Department of Biochemistry and Molecular Biophysics, Columbia University, New York, NY, USA.
EMBO J. 2010 Nov 17;29(22):3819-25. doi: 10.1038/emboj.2010.255. Epub 2010 Oct 12.
Bacterial ribosomes stalled by truncated mRNAs are rescued by transfer-messenger RNA (tmRNA), a dual-function molecule that contains a tRNA-like domain (TLD) and an internal open reading frame (ORF). Occupying the empty A site with its TLD, the tmRNA enters the ribosome with the help of elongation factor Tu and a protein factor called small protein B (SmpB), and switches the translation to its own ORF. In this study, using cryo-electron microscopy, we obtained the first structure of an in vivo-formed complex containing ribosome and the tmRNA at the point where the TLD is accommodated into the ribosomal P site. We show that tmRNA maintains a stable 'arc and fork' structure on the ribosome when its TLD moves to the ribosomal P site and translation resumes on its ORF. Based on the density map, we built an atomic model, which suggests that SmpB interacts with the five nucleotides immediately upstream of the resume codon, thereby determining the correct selection of the reading frame on the ORF of tmRNA.

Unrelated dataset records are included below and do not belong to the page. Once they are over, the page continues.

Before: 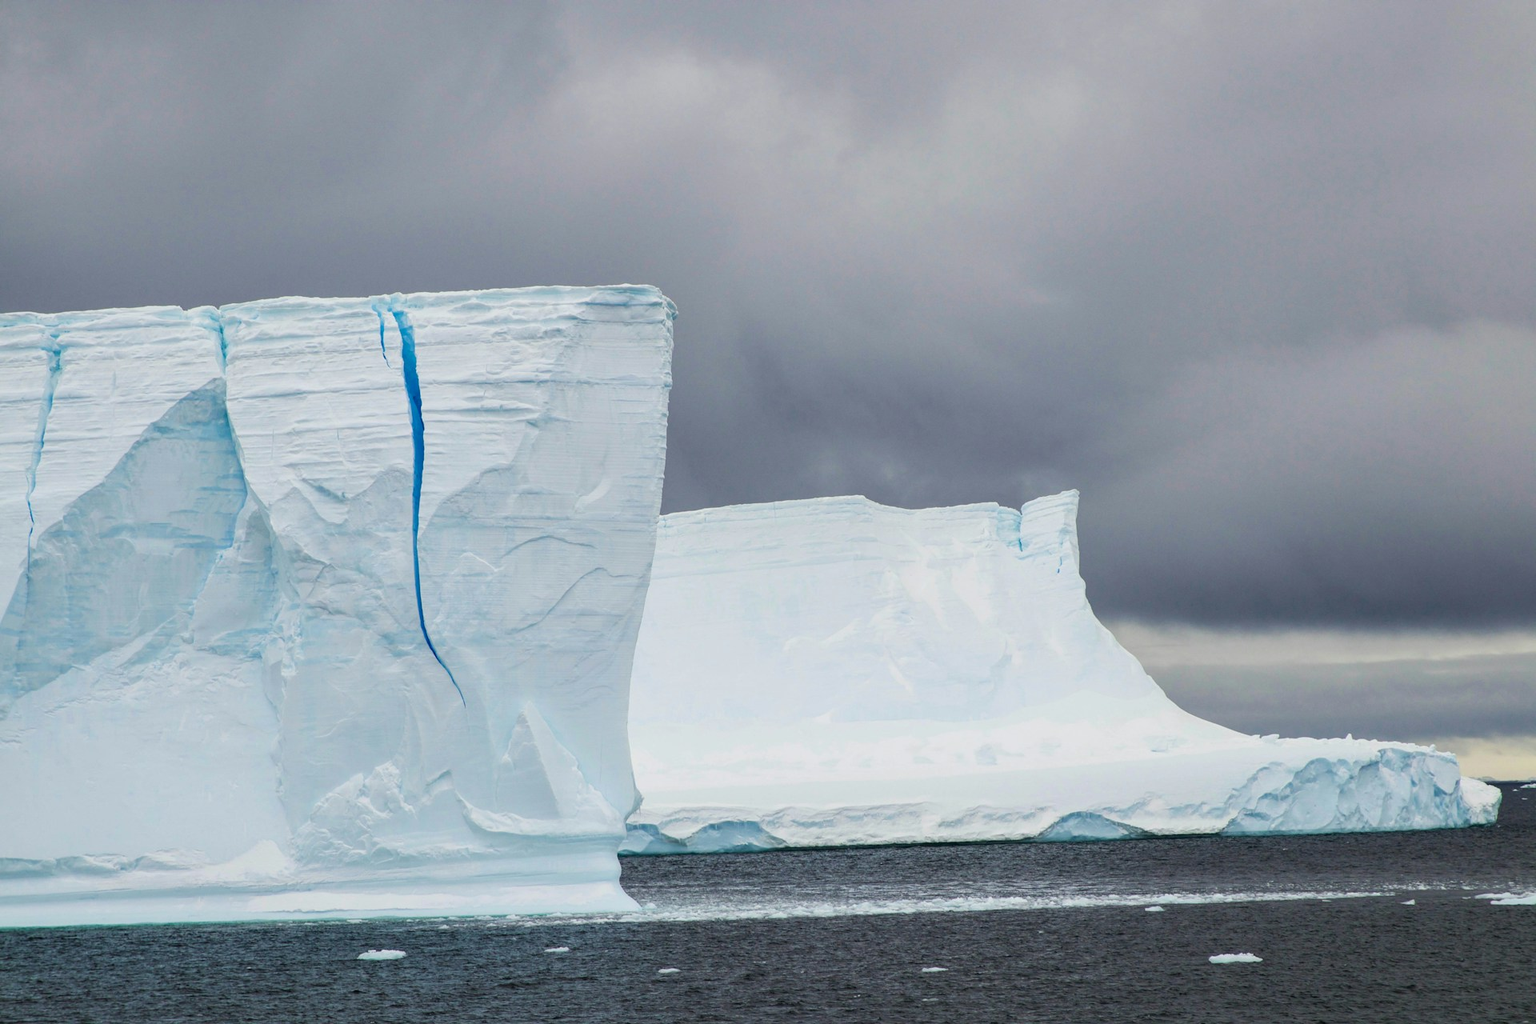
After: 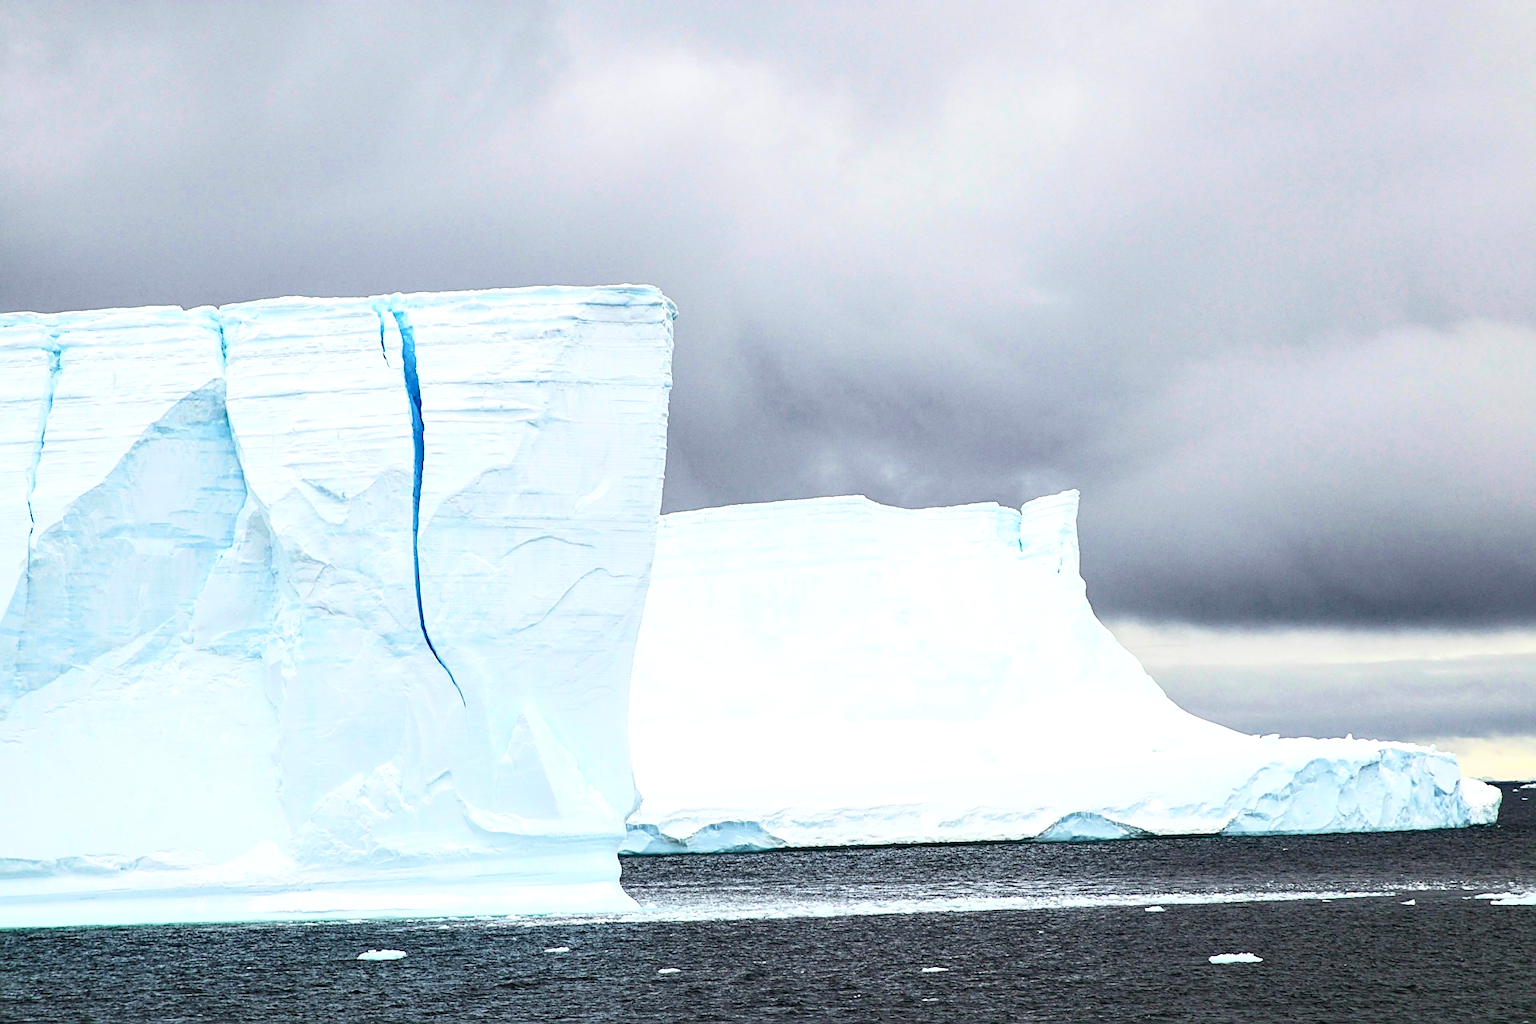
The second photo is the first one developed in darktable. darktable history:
contrast brightness saturation: contrast 0.28
exposure: black level correction 0, exposure 0.68 EV, compensate exposure bias true, compensate highlight preservation false
sharpen: on, module defaults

细菌核糖体被截断的 mRNA 所阻遏,可被转移信使 RNA(tmRNA)拯救,后者是一种具有 tRNA 样结构域(TLD)和内部开放阅读框(ORF)的双功能分子。tmRNA 用其 TLD 占据空的 A 位,在延伸因子 Tu 和一种称为小蛋白 B(SmpB)的蛋白因子的帮助下进入核糖体,并将翻译切换到其自身的 ORF。在这项研究中,我们使用冷冻电子显微镜获得了第一个包含核糖体和 tmRNA 的活体形成的复合物的结构,此时 TLD 被容纳到核糖体的 P 位。我们表明,当 tmRNA 的 TLD 移动到核糖体的 P 位并在其 ORF 上重新开始翻译时,tmRNA 在核糖体上保持稳定的“弧叉”结构。基于密度图,我们构建了一个原子模型,该模型表明 SmpB 与重新开始密码子上游的五个核苷酸相互作用,从而确定了 tmRNA 的 ORF 上正确的阅读框选择。